>>>

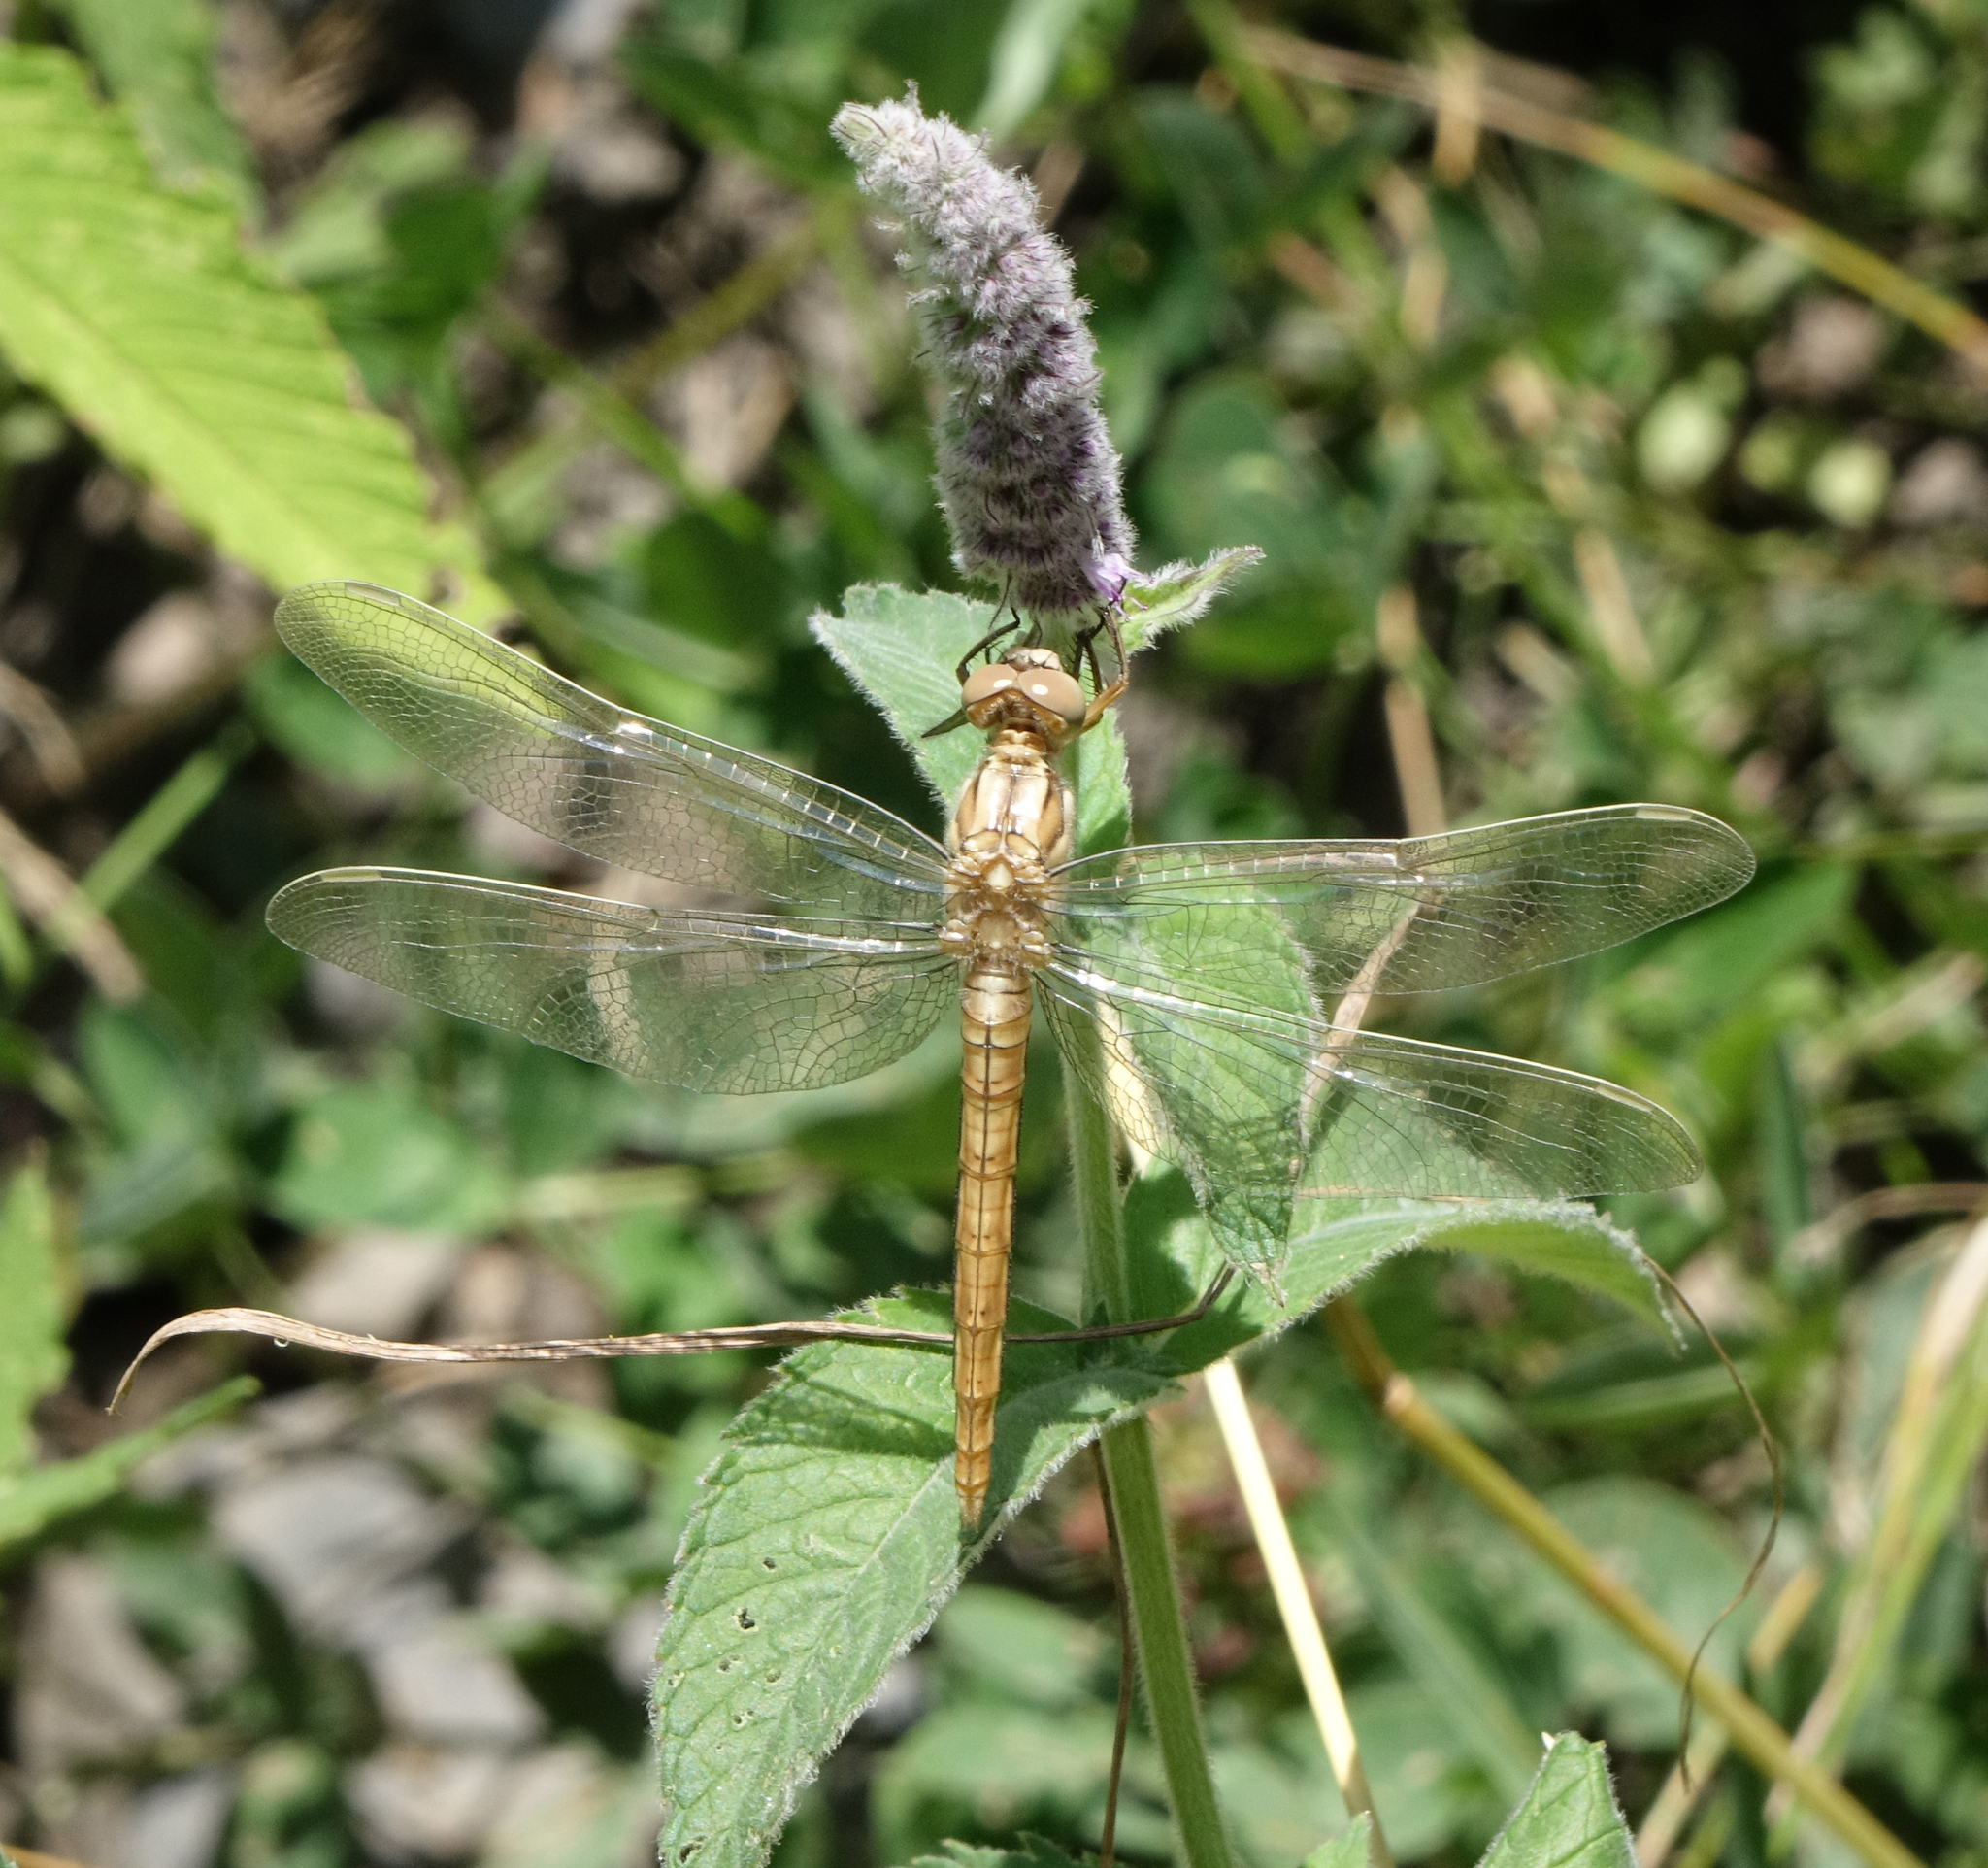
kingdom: Animalia
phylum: Arthropoda
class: Insecta
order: Odonata
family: Libellulidae
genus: Orthetrum
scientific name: Orthetrum brunneum
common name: Southern skimmer
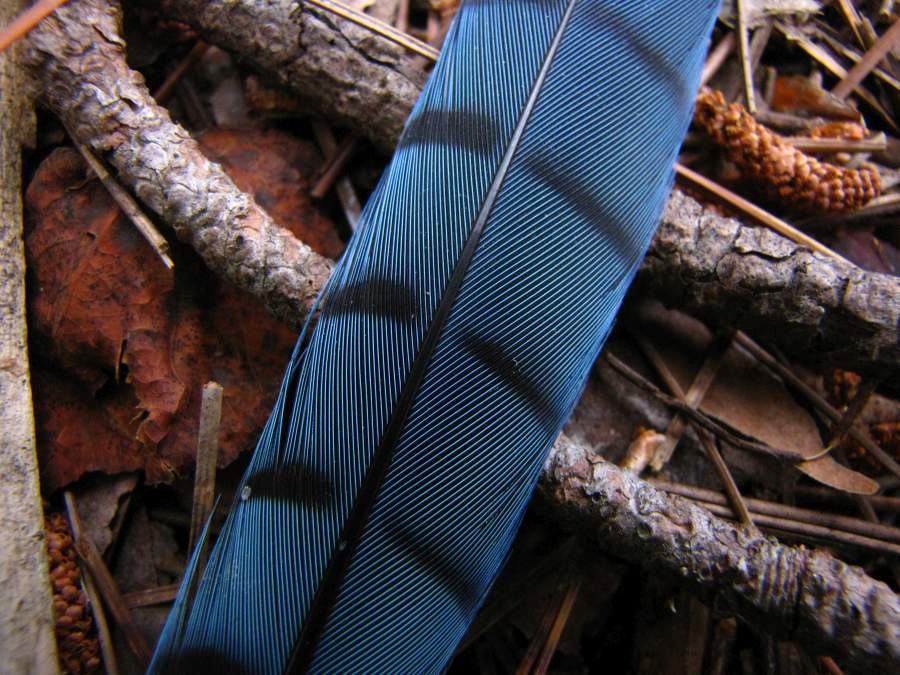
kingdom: Animalia
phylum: Chordata
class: Aves
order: Passeriformes
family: Corvidae
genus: Cyanocitta
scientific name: Cyanocitta cristata
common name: Blue jay
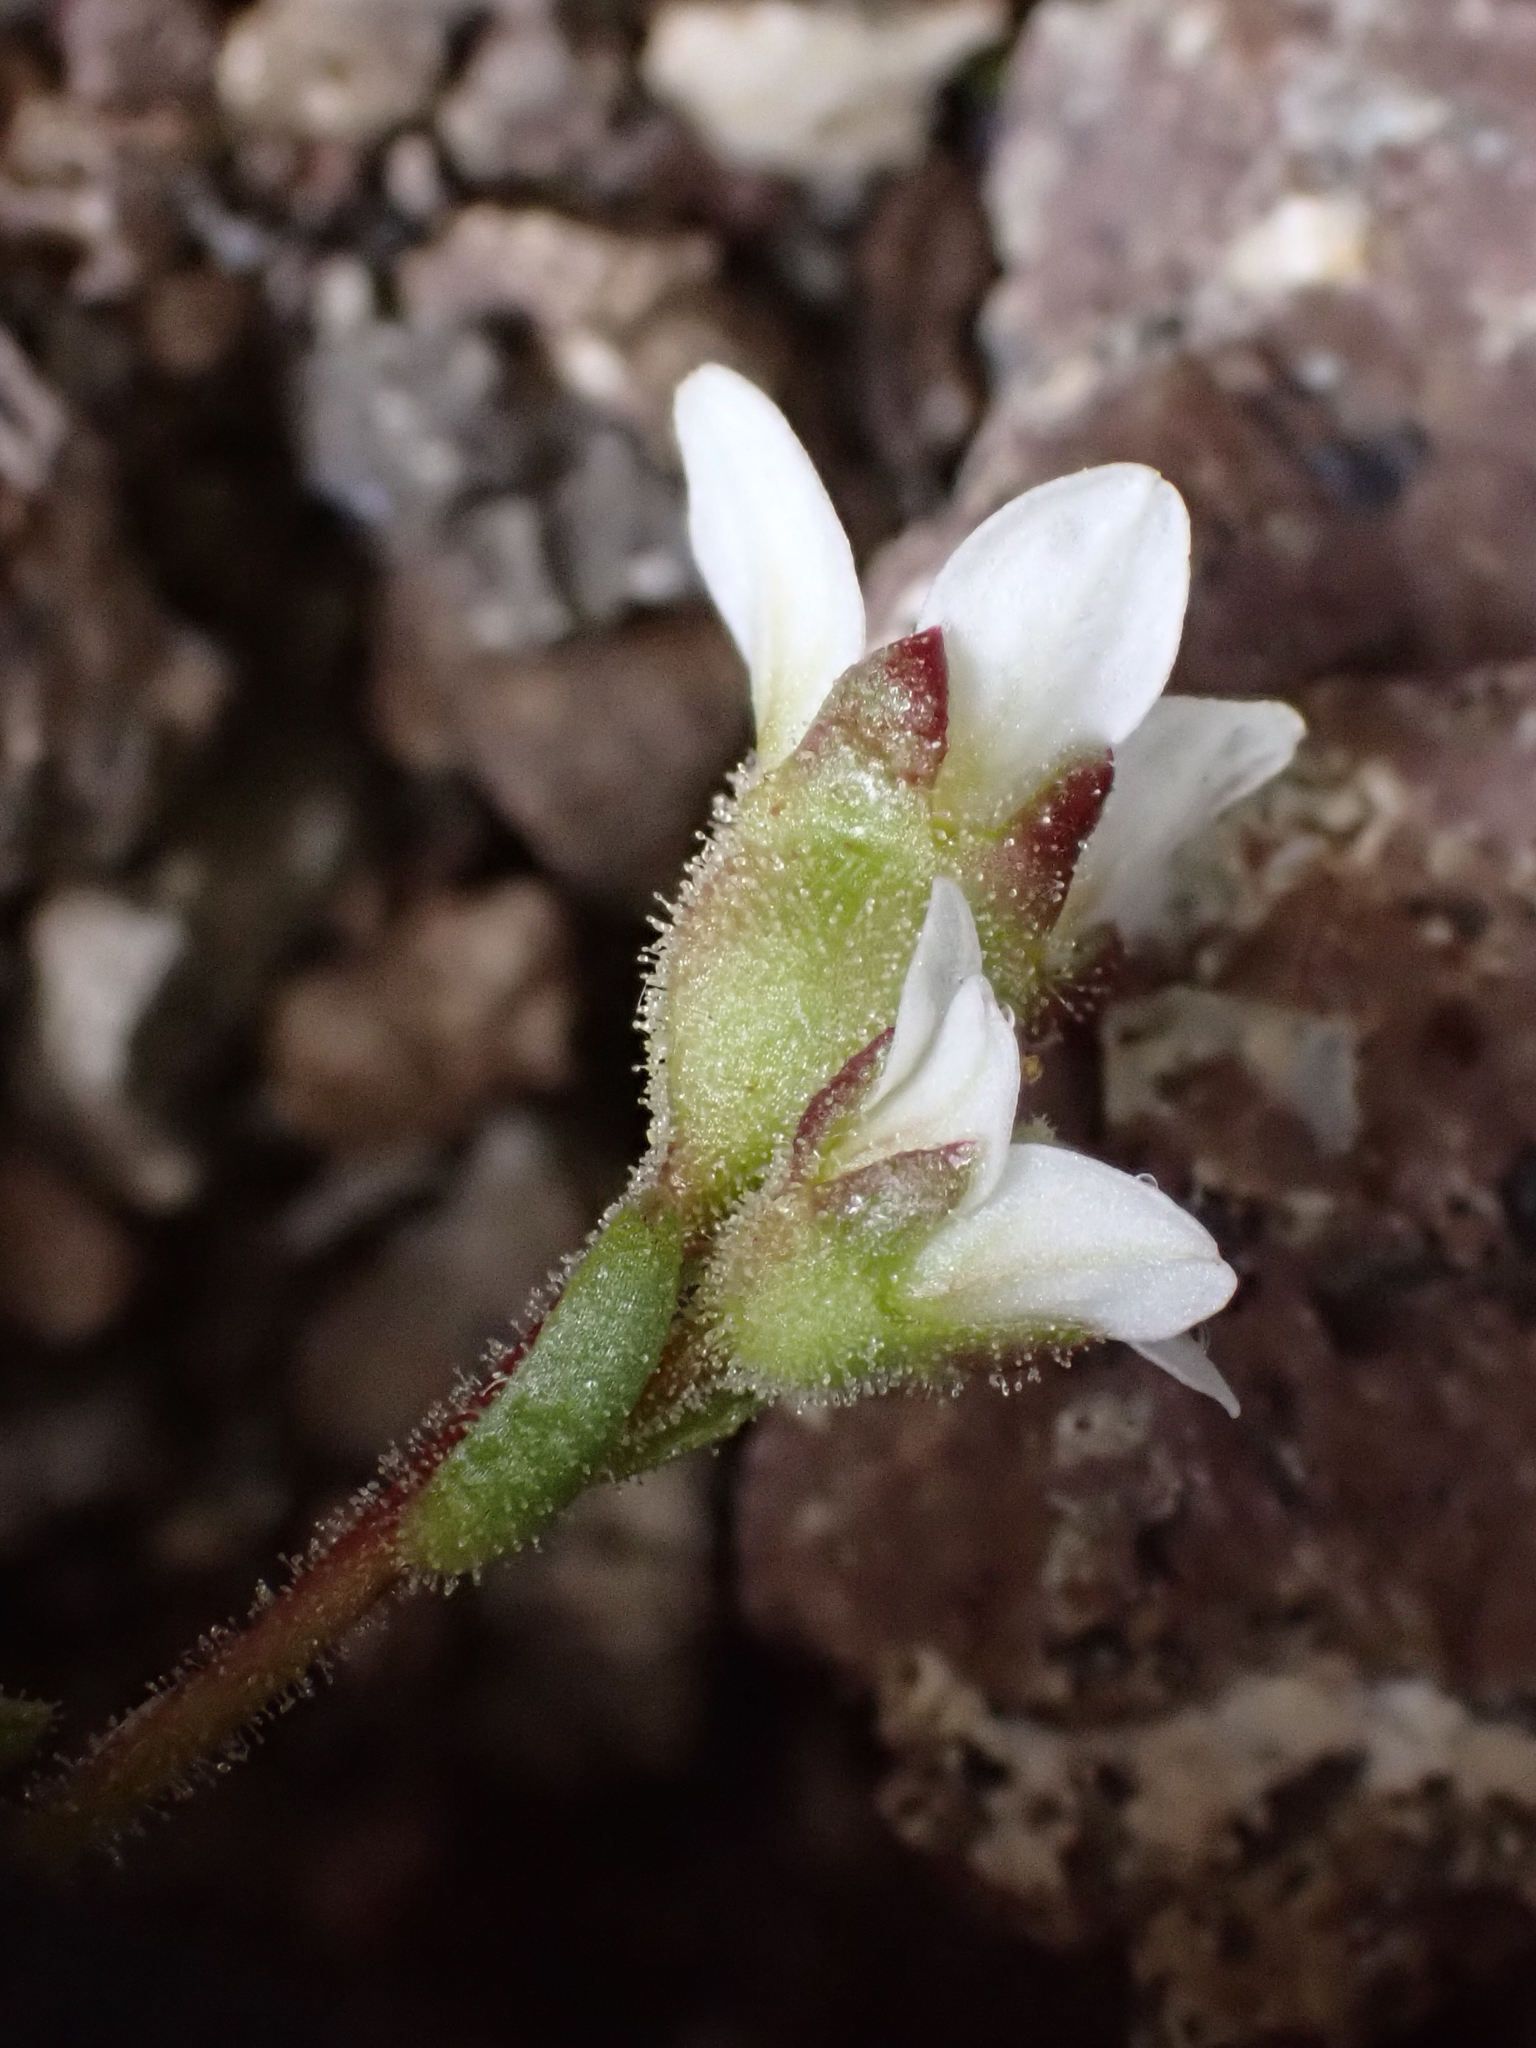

<<<

What you are asked to do —
Rewrite the lines from all the rows above as a single numbered list, leaving out blank lines and the pictures.

Final result —
1. kingdom: Animalia
2. phylum: Arthropoda
3. class: Insecta
4. order: Odonata
5. family: Libellulidae
6. genus: Orthetrum
7. scientific name: Orthetrum brunneum
8. common name: Southern skimmer
9. kingdom: Animalia
10. phylum: Chordata
11. class: Aves
12. order: Passeriformes
13. family: Corvidae
14. genus: Cyanocitta
15. scientific name: Cyanocitta cristata
16. common name: Blue jay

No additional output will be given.